On Feb. 27, the council received the notice asking them to pledge support to the Special Commission Relative to the Seal and Motto of the Commonwealth, according to a report by the Newburyport Daily News.
The resolution was sent to the General Government Committee after a 9-2 vote, according to Fox News. The opposition was from Ward 1 Councilor Sharif Zeid and Ward 5 Councilor Jim McCauley.
Zeid said there are other priorities that the city needs to attend to and that this is not “the right expenditure of time,” according to the Newburyport Daily News.
Per the report, residents Marianna Vesey and Linda Lu Burciaga are the two championing the initiative. They said 55 municipalities have undertaken the cause, adopting the changes. They also said other municipalities – including Amesbury, West Newbury, and Salisbury – are weighing whether to make the changes.

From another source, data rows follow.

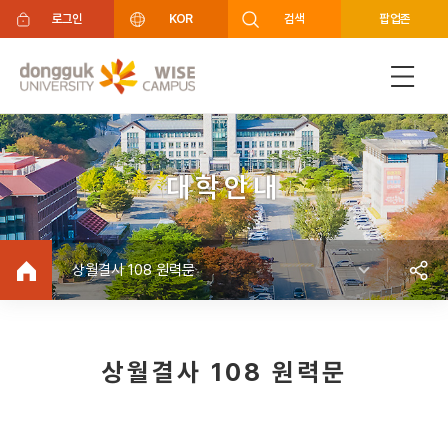
주메뉴 바로가기
푸터 바로가기
로그인
KOR
검색
팝업존
대학안내
상월결사 108 원력문
상월결사 108 원력문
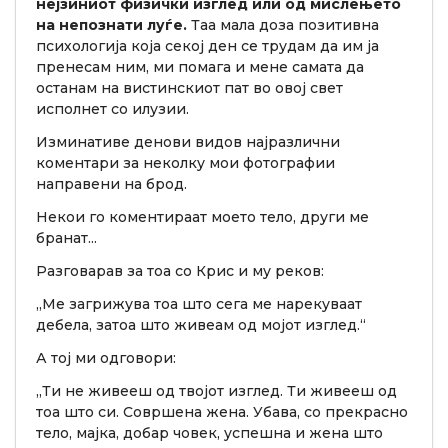
нејзиниот физички изглед или од мислењето
на непознати луѓе.
Таа мала доза позитивна
психологија која секој ден се трудам да им ја
пренесам ним, ми помага и мене самата да
останам на вистинскиот пат во овој свет
исполнет со илузии.
Изминативе денови видов најразлични
коментари за неколку мои фотографии
направени на брод.
Некои го коментираат моето тело, други ме
бранат...
Разговарав за тоа со Крис и му реков:
„Ме загрижува тоа што сега ме нарекуваат
дебела, затоа што живеам од мојот изглед.“
А тој ми одговори:
„Ти не живееш од твојот изглед. Ти живееш од
тоа што си. Совршена жена. Убава, со прекрасно
тело, мајка, добар човек, успешна и жена што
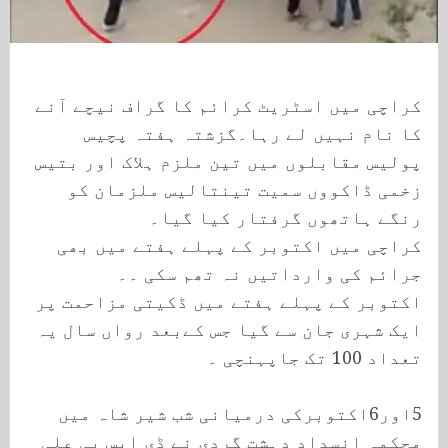
کراچی میں اسٹریٹ کرائم کا گراف نیچے آنے
کا نام نہیں لے رہا۔گزشتہ ہفتہ پچیس
پولیس مقابلوں میں تین ملزم ہلاک اور بتیس
زخمی ڈاکووں سمیت تینتالیس ملزمان کو
رنگے ہاتھوں گرفتار کیا گیا۔
کراچی میں اکتوبر کے پہلے ہفتے میں بھی
جرائم کی وارداتیں نہ تھم سکی ۔۔
اکتوبر کے پہلے ہفتے میں ڈکیتی مزاحمت پر
ایک شہری جان سے گیا جس کےبعد رواں سال یہ
تعداد 100 تک جاپہنچی ۔
5اور6اکتوبرکی درمیانی شب شیر شاہ میں
محکمہ انسداد دہشت گردی نے ڈی ایس پی علی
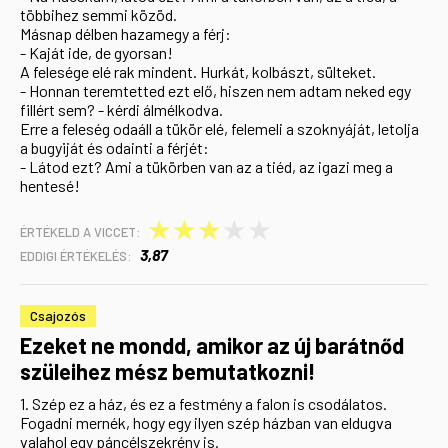
többihez semmi közöd.
Másnap délben hazamegy a férj:
- Kaját ide, de gyorsan!
A felesége elé rak mindent. Hurkát, kolbászt, sülteket.
- Honnan teremtetted ezt elő, hiszen nem adtam neked egy
fillért sem? - kérdi álmélkodva.
Erre a feleség odaáll a tükör elé, felemeli a szoknyáját, letolja
a bugyiját és odainti a férjét:
- Látod ezt? Ami a tükörben van az a tiéd, az igazi meg a
hentesé!
★
★
★
★
★
ÉRTÉKELD A VICCET:
3,87
EDDIGI ÉRTÉKELÉS:
Csajozós
Ezeket ne mondd, amikor az új barátnőd
szüleihez mész bemutatkozni!
1. Szép ez a ház, és ez a festmény a falon is csodálatos.
Fogadni mernék, hogy egy ilyen szép házban van eldugva
valahol egy páncélszekrény is.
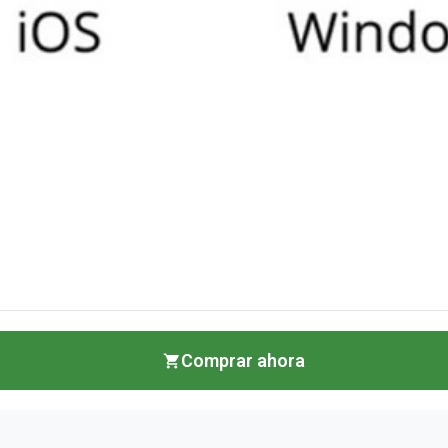
Comprar ahora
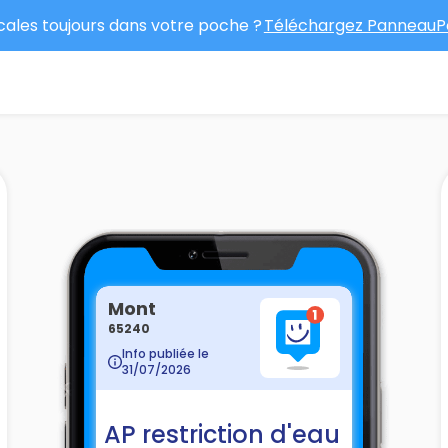
ocales toujours dans votre poche ?
Téléchargez PanneauPo
Mont
65240
Info publiée le
31/07/2026
AP restriction d'eau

According to Fox News, Vesey claimed the seal asserts that white people are “in charge of this world and that we have to subdue the Native American people.”
And “One of the reasons that we can ignore this so easily is that our white supremacy culture has really allowed for the disappearance of the Native American world,” she said. “We’re really trying to say that they are not gone. They are here among us, and we really need to not only recognize that but to honor it.”
Burciaga told the outlet the flag and seal depicting a white hand holding a colonial sword over the head of a Native American is “problematic.”
“The belt was patterned by the illustrator after the red flannel belt of (Wampanoag leader) Metacomet who was the leader of the first native war of resistance against English colonization,” said Burciaga. “His severed head was impaled on a pike and displayed in Plymouth for more than 20 years as a war trophy.”
Burciaga has advocated for schools to teach “true history” about the state and Native American culture.
“Most of these schools are not teaching our youth about our true history in the state,” she added. “The use of mascots and also the cultural appropriation of some of the Native American artifacts and whatnot that have been taken from them. This is not just a symbolic ‘Get rid of the state seal and flag or change Columbus Day to indigenous Peoples’ Day’ thing. This also includes something that we should be doing for the rest of our lives, including education.”
Vesey said, “There’s also goes along with getting rid of mascots that are associated with Native Americans. It’s all part of that racist culture that we’re finally trying to address.”
She admits this new venture stemmed from a successfully changing Columbus Day to Indigenous People’s Day, according to the Newburyport Daily News.